Especially for children with a family history positive for HCC or in whom ALT or alpha-fetoprotein level is elevated, ultrasound every 1 to 2 years may be indicated, according to many pediatric specialists.
Treatment of HBV infection in children is complicated by potential development of drug resistance and other risks. Antiviral drugs that are currently approved by the US Food and Drug Administration for use as initial therapy for chronic hepatitis B in children are adefovir for ages 12 years and older, entecavir for ages 16 years and older, interferon alfa-2b for children 12 months and older, and lamivudine for children 3 years and older.
"For children who are HBeAg-positive with elevated ALT levels and compensated liver disease, an observation period of 6 to 12 months should be considered to determine if spontaneous HBeAg seroconversion occurs," the guidelines authors conclude. "There are many unanswered questions that play into the decision to initiate treatment with antiviral therapy, not least of which are the potential efficacy, duration of therapy, and risk of drug resistance in view of the limited therapeutic options for children. Again, a successful partnership between the primary practitioner and pediatric liver specialist can enhance the success of screening, initial management, and monitoring of children with this lifelong infection."
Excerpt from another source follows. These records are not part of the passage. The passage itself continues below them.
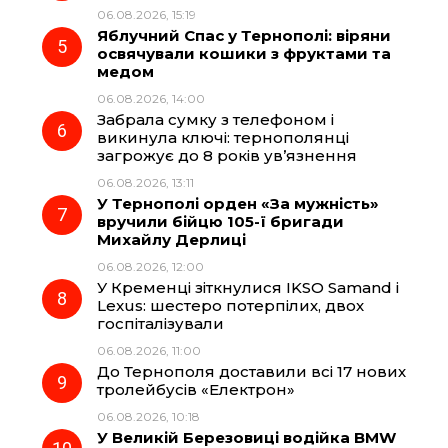
06.08.2026, 15:19
Яблучний Спас у Тернополі: віряни
освячували кошики з фруктами та
медом
06.08.2026, 14:00
Забрала сумку з телефоном і
викинула ключі: тернополянці
загрожує до 8 років ув’язнення
06.08.2026, 13:11
У Тернополі орден «За мужність»
вручили бійцю 105-ї бригади
Михайлу Дерлиці
06.08.2026, 12:00
У Кременці зіткнулися IKSO Samand і
Lexus: шестеро потерпілих, двох
госпіталізували
06.08.2026, 11:00
До Тернополя доставили всі 17 нових
тролейбусів «Електрон»
06.08.2026, 10:18
У Великій Березовиці водійка BMW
The workshop leading to development of these guidelines was convened and funded by the Hepatitis B Foundation, which is supported primarily by federal, state, and private foundation grants and individual charitable donations, with small unrestricted educational grants from Bristol-Myers Squibb, Gilead Sciences, Idenix, Merck, and Novartis.
Some of the guidelines authors have disclosed various financial arrangements with Bristol-Myers Squibb, Gilead, Roche, Novartis, and/or Merck.